Feldhaus Danielle, Brodie Daniel, Lemaitre Philippe, Sonett Joshua, Agerstrand Cara
Department of Surgery, New York-Presbyterian Hospital, Columbia University College of Physicians and Surgeons, New York, NY 10065, USA.
Department of Medicine, New York-Presbyterian Hospital, Columbia University College of Physicians and Surgeons, New York, NY 10065, USA.
Membranes (Basel). 2021 Jun 30;11(7):491. doi: 10.3390/membranes11070491.
Extracorporeal membrane oxygenation (ECMO) has been used with increasing frequency to support patients with acute respiratory failure, most commonly, and severe forms of acute respiratory distress syndrome (ARDS). The marked increase in the global use of ECMO followed the publication of a large randomized trial in 2009 and the experience garnered during the 2009 influenza A (H1N1) pandemic, and has been further supported by the release of a large, randomized clinical trial in 2018, confirming a benefit from using ECMO in patients with severe ARDS. Despite a rapid expansion of ECMO-related publications, optimal management of patients receiving ECMO, in terms of patient selection, ventilator management, anticoagulation, and transfusion strategies, is evolving. Most recently, ECMO is being utilized for an expanding variety of conditions, including for cases of severe pulmonary or cardiac failure from coronavirus disease 2019 (COVID-19). This review evaluates modern evidence for ECMO for respiratory failure and the current challenges in the field.

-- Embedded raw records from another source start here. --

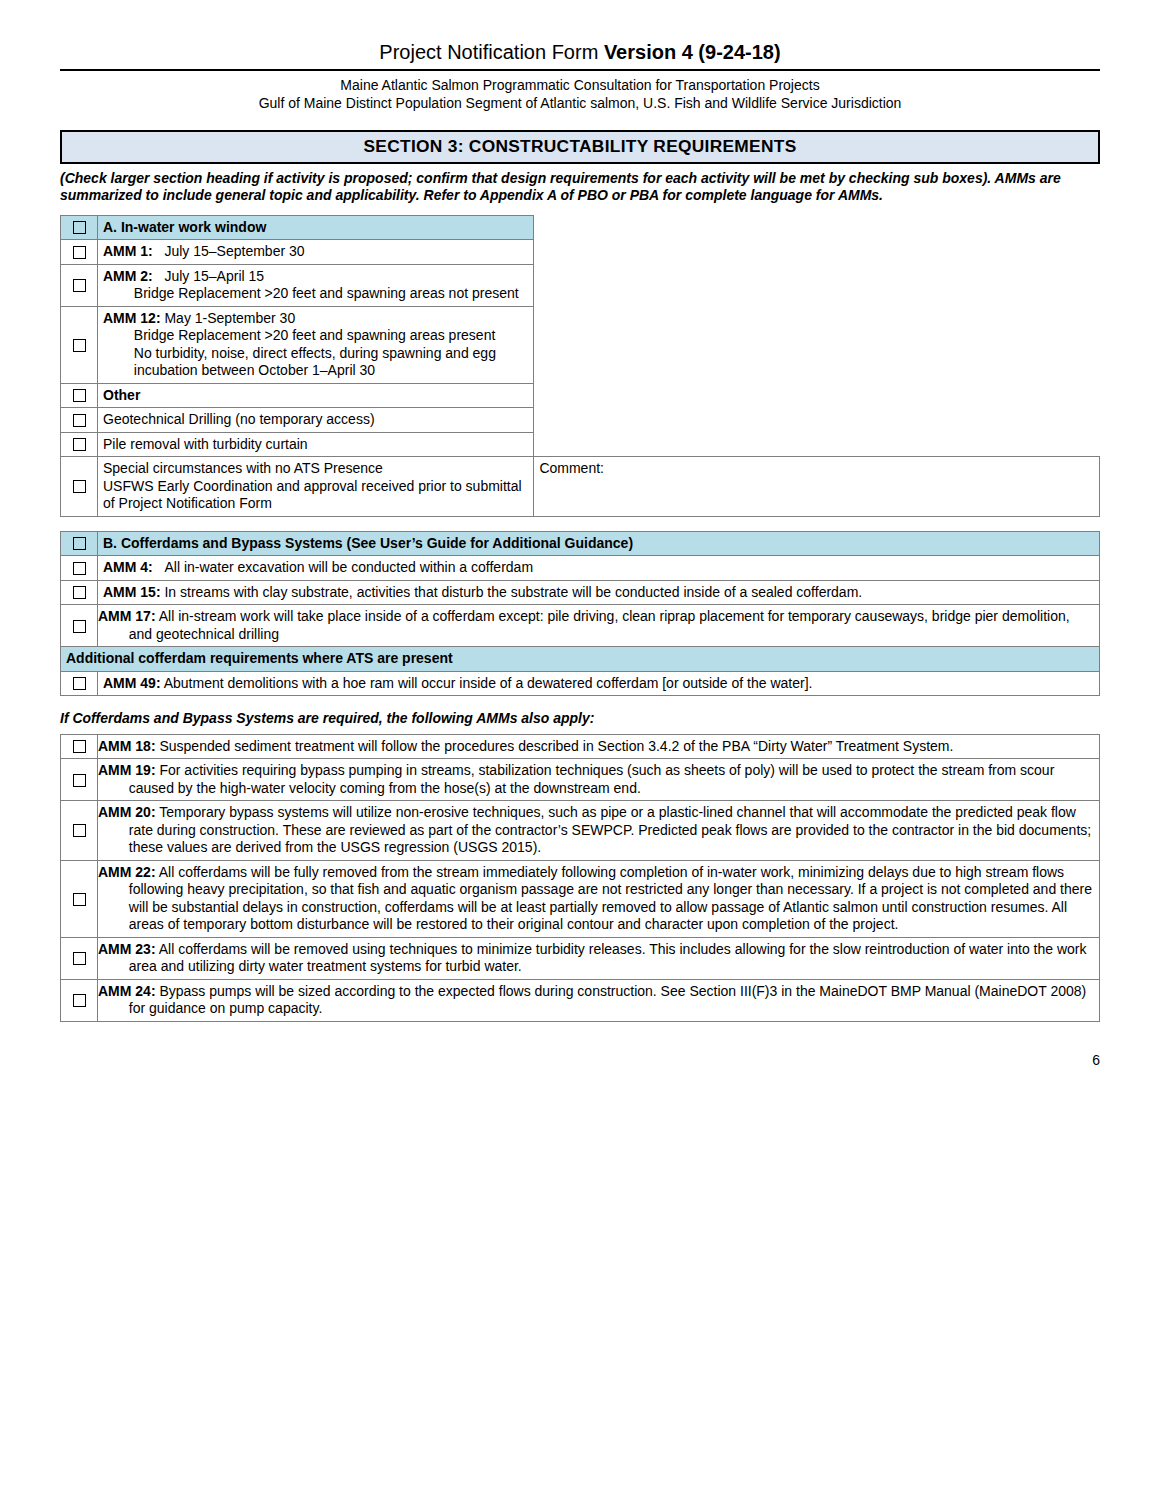Project Notification Form Version 4 (9-24-18)
Maine Atlantic Salmon Programmatic Consultation for Transportation Projects
Gulf of Maine Distinct Population Segment of Atlantic salmon, U.S. Fish and Wildlife Service Jurisdiction
SECTION 3: CONSTRUCTABILITY REQUIREMENTS
(Check larger section heading if activity is proposed; confirm that design requirements for each activity will be met by checking sub boxes). AMMs are summarized to include general topic and applicability. Refer to Appendix A of PBO or PBA for complete language for AMMs.
| | A. In-water work window |
| | AMM 1: July 15–September 30 |
| | AMM 2: July 15–April 15 Bridge Replacement >20 feet and spawning areas not present |
| | AMM 12: May 1-September 30 Bridge Replacement >20 feet and spawning areas present No turbidity, noise, direct effects, during spawning and egg incubation between October 1–April 30 |
| | Other |
| | Geotechnical Drilling (no temporary access) |
| | Pile removal with turbidity curtain |
| | Special circumstances with no ATS Presence USFWS Early Coordination and approval received prior to submittal of Project Notification Form | Comment: |
| | B. Cofferdams and Bypass Systems (See User’s Guide for Additional Guidance) |
| | AMM 4: All in-water excavation will be conducted within a cofferdam |
| | AMM 15: In streams with clay substrate, activities that disturb the substrate will be conducted inside of a sealed cofferdam. |
| | AMM 17: All in-stream work will take place inside of a cofferdam except: pile driving, clean riprap placement for temporary causeways, bridge pier demolition, and geotechnical drilling |
| Additional cofferdam requirements where ATS are present |
| | AMM 49: Abutment demolitions with a hoe ram will occur inside of a dewatered cofferdam [or outside of the water]. |
If Cofferdams and Bypass Systems are required, the following AMMs also apply:
| | AMM 18: Suspended sediment treatment will follow the procedures described in Section 3.4.2 of the PBA “Dirty Water” Treatment System. |
| | AMM 19: For activities requiring bypass pumping in streams, stabilization techniques (such as sheets of poly) will be used to protect the stream from scour caused by the high-water velocity coming from the hose(s) at the downstream end. |
| | AMM 20: Temporary bypass systems will utilize non-erosive techniques, such as pipe or a plastic-lined channel that will accommodate the predicted peak flow rate during construction. These are reviewed as part of the contractor’s SEWPCP. Predicted peak flows are provided to the contractor in the bid documents; these values are derived from the USGS regression (USGS 2015). |
| | AMM 22: All cofferdams will be fully removed from the stream immediately following completion of in-water work, minimizing delays due to high stream flows following heavy precipitation, so that fish and aquatic organism passage are not restricted any longer than necessary. If a project is not completed and there will be substantial delays in construction, cofferdams will be at least partially removed to allow passage of Atlantic salmon until construction resumes. All areas of temporary bottom disturbance will be restored to their original contour and character upon completion of the project. |
| | AMM 23: All cofferdams will be removed using techniques to minimize turbidity releases. This includes allowing for the slow reintroduction of water into the work area and utilizing dirty water treatment systems for turbid water. |
| | AMM 24: Bypass pumps will be sized according to the expected flows during construction. See Section III(F)3 in the MaineDOT BMP Manual (MaineDOT 2008) for guidance on pump capacity. |
6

体外膜肺氧合(ECMO)已越来越频繁地用于支持急性呼吸衰竭患者,最常见的是支持严重形式的急性呼吸窘迫综合征(ARDS)患者。2009年一项大型随机试验的发表以及2009年甲型H1N1流感大流行期间积累的经验,使得全球范围内ECMO的使用显著增加,2018年一项大型随机临床试验的发布进一步支持了这一趋势,该试验证实了ECMO对严重ARDS患者有益。尽管与ECMO相关的出版物迅速增加,但在患者选择、呼吸机管理、抗凝和输血策略方面,接受ECMO治疗的患者的最佳管理仍在不断发展。最近,ECMO正被用于越来越多的病症,包括2019冠状病毒病(COVID-19)导致的严重肺或心力衰竭病例。本综述评估了ECMO治疗呼吸衰竭的现代证据以及该领域当前面临的挑战。